For each matching order_id, MongoDB performs a second B-Tree traversal but this time on the collection's order_id B-Tree to retrieve the full document. If a user has 20 orders, that's 20 secondary index traversals + 20 order_id lookups. Each order_id lookup is a full tree traversal from root to leaf.

This double-traversal is the same fundamental cost as PostgreSQL's secondary index + heap fetch, but the mechanism differs. PostgreSQL follows a ctid (direct physical pointer, one disk seek). MongoDB follows an order_id (logical key, full tree traversal). The logical key approach is more robust to storage reorganization; the physical pointer approach is faster per lookup.

Both databases pay the secondary-index penalty. The performance gap between primary key reads and secondary index reads is visible in both engines.

The MongoDB surprise: WiredTiger cache and compression

Engineers who come from PostgreSQL often assume that "cache size" and "data size" are in the same units. In WiredTiger, they're not.

WiredTiger compresses data on disk (Snappy by default achieves 2–4× compression on typical BSON documents). The WiredTiger cache holds data uncompressed. This means:

The WiredTiger cache holds data uncompressed, but disk stores it compressed. This means the cache must be sized for the uncompressed working set which is 2–4× larger than the on-disk footprint. A working set that occupies 4GB compressed on disk expands to 8–16GB in the WiredTiger cache. Under-sizing the cache relative to this uncompressed working set is a common MongoDB performance issue.
Every cold read involves a decompression step. Reading from disk means reading compressed bytes, then spending CPU cycles to decompress them into cache. On modern hardware this is fast. Snappy decompresses at multiple GB/sec but it's not free, and it doesn't exist in PostgreSQL's default storage.
Cache pressure is measured in uncompressed bytes. To hold 8GB of compressed on-disk data in the WiredTiger cache, you need roughly 8GB × compression_ratio so somewhere between 16GB and 32GB of cache. More cache is required than the raw disk size suggests, not less. This is the inverse of what most engineers assume when first sizing a MongoDB deployment.
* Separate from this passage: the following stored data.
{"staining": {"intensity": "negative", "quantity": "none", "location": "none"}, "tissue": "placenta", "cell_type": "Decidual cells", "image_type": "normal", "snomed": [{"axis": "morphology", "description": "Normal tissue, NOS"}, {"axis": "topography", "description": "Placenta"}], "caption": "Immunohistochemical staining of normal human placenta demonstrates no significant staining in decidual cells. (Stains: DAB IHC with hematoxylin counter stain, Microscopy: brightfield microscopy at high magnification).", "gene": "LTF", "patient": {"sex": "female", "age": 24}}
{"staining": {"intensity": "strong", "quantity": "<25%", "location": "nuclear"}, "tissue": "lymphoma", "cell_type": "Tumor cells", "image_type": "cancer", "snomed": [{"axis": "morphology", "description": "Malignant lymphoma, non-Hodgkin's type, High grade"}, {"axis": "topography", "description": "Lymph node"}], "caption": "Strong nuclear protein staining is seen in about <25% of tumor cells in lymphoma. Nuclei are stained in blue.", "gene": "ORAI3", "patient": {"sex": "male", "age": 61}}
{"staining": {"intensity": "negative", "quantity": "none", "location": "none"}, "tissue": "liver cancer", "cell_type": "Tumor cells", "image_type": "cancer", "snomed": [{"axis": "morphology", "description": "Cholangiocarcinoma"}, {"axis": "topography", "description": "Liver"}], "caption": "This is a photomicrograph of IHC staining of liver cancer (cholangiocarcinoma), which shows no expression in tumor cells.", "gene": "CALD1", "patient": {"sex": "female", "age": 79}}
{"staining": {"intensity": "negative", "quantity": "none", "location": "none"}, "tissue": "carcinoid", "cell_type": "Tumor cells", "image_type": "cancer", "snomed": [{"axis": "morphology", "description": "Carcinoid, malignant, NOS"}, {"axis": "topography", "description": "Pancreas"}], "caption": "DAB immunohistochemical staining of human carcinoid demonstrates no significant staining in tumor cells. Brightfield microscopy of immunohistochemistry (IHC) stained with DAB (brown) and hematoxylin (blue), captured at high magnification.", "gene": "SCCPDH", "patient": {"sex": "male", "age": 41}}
The compression tradeoff is generally positive. You get more effective cache and less disk I/O. But it changes the cost model for cold reads in a way that's easy to overlook when sizing hardware.

Direct comparison

After tracing both engines, here's where they converge and where they diverge:

Where the first write lands

Both PostgreSQL (WAL) and MongoDB (journal) write to a sequential log before touching data structures. The principle is identical - write-ahead logging for crash safety. The difference is the default sync behavior: PostgreSQL fsyncs per commit by default; WiredTiger's journal syncs every 100ms by default. PostgreSQL's default is safer; MongoDB's default is faster.

Locking granularity

PostgreSQL uses page-level LWLocks - concurrent writes to the same B+Tree leaf page serialize. WiredTiger uses document-level locks - concurrent writes to different documents never block each other. Under high concurrent write load to overlapping key ranges, WiredTiger's finer granularity shows up as better throughput.

Secondary index design

PostgreSQL secondary indexes store ctids - physical heap pointers. Fast to follow, but tied to physical location. MongoDB secondary indexes store order_id - logical keys. Requires a second B-Tree traversal to fetch the document, but immune to document moves. Both choices are deliberate; both have real costs at read time.

Storage overhead

PostgreSQL stores column names once in the system catalog; heap rows contain only values. MongoDB embeds field names in every BSON document on disk. For our orders collection with six fields and 1 million documents, BSON overhead adds roughly 50–70MB that PostgreSQL doesn't have. For collections with larger values, this is a smaller percentage; for collections with many small fields, it's significant.

Where each engine is faster

PostgreSQL's linked B+Tree leaf nodes make range scans faster - follow the list, read sequentially. MongoDB's document-level locking makes high-concurrency writes more scalable. PostgreSQL's direct ctid heap fetch is faster per secondary index lookup than MongoDB's double B-Tree traversal. WiredTiger's compression means more data fits in cache per GB of RAM.

What's next: when B-Tree assumptions break down

Both PostgreSQL and MongoDB are built on B-Tree variants. They organize data in sorted pages, they update those pages in place, they use WAL or journal for crash recovery, and they handle MVCC by keeping old versions around for concurrent readers. The details differ, but the fundamental bias is the same: optimize for reads at the cost of write complexity and in-place update overhead.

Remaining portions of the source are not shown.